--- Trecho do texto ---
┌────────
É claro que qualquer feminismo digno desse nome deveria lutar por mais liberdade para as mulheres. Acontece que, por razões religiosas (ou qualquer outro motivo), muitas pessoas simplesmente não enxergam o aborto como uma simples questão de liberdade da mulher (como fazer uma tatuagem ou escolher uma profissão). Isso não é machismo, não é pensamento atrasado, é simplesmente reflexo de padrões morais diferentes. Algumas pessoas consideram um feto de qualquer tamanho como uma pessoa plena, merecedora do direito à vida, enquanto outras consideram o feto um conjunto de células, sem consciência ou personalidade, e portanto não equiparável a uma pessoa “de verdade”. Não existe uma resposta certa ou “científica” para essa questão! Se não existe resposta certa, não deveríamos enfatizar o “direito ao aborto” como uma bandeira de luta de TODO o movimento feminista. Afinal, existem inúmeras outras causas feministas mais gerais, que podem perfeitamente ser defendidas até pelos religiosos mais fervorosos. Ao ligar o feminismo a uma posição definida na controvérsia sobre aborto, o feminismo só perde força, vira um movimento dogmático e burro, que afasta milhões de pessoas que poderiam contribuir muito com sua luta.
└────────
--- Dados brutos ---
┌────────
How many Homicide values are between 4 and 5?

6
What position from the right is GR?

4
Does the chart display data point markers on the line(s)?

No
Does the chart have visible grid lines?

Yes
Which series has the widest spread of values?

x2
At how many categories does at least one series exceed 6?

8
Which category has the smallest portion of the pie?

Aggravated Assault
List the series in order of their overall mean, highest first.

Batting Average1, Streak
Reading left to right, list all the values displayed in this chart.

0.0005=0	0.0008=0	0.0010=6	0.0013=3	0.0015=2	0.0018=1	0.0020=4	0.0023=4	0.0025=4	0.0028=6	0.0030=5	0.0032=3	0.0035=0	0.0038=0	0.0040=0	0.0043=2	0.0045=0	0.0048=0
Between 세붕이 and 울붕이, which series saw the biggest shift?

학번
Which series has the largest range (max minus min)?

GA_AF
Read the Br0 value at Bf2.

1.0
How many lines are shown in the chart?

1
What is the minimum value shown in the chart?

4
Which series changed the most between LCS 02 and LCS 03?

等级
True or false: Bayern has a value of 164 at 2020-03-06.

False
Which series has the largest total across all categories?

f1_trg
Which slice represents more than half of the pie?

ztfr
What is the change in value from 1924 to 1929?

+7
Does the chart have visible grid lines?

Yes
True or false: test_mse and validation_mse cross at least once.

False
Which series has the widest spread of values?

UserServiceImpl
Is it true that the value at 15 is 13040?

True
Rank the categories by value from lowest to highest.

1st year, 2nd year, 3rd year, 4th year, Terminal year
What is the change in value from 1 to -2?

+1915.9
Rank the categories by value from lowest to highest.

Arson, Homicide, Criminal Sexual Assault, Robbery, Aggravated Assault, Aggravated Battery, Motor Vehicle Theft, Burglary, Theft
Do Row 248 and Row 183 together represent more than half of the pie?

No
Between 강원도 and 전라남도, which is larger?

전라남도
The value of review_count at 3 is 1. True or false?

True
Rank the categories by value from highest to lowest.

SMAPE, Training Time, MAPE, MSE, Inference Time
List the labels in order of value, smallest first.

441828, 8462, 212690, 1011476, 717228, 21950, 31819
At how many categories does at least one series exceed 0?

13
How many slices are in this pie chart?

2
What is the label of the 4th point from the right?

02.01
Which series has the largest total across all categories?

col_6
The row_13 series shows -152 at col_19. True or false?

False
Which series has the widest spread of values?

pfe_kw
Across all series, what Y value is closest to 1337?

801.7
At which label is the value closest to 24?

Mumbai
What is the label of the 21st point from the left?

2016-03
└────────
--- Conjunto de tarefas ---
**A.** Que exemplos de simples questão de liberdade da mulher o texto sobre feminismo e aborto cita entre parênteses?
**B.** Segundo o texto sobre feminismo e aborto, por que o "direito ao aborto" não deveria ser uma bandeira de luta de todo o movimento feminista? Responda em até três frases.

--- Respostas esperadas ---
**A.** Fazer uma tatuagem ou escolher uma profissão.

**B.** Não existe resposta certa ou "científica" sobre o feto ser ou não uma pessoa plena, e há muitas outras causas feministas que até religiosos fervorosos podem defender. Ligar o feminismo a uma posição definida sobre o aborto faz o movimento perder força e tornar-se dogmático. Isso afasta milhões de pessoas que poderiam contribuir com a luta.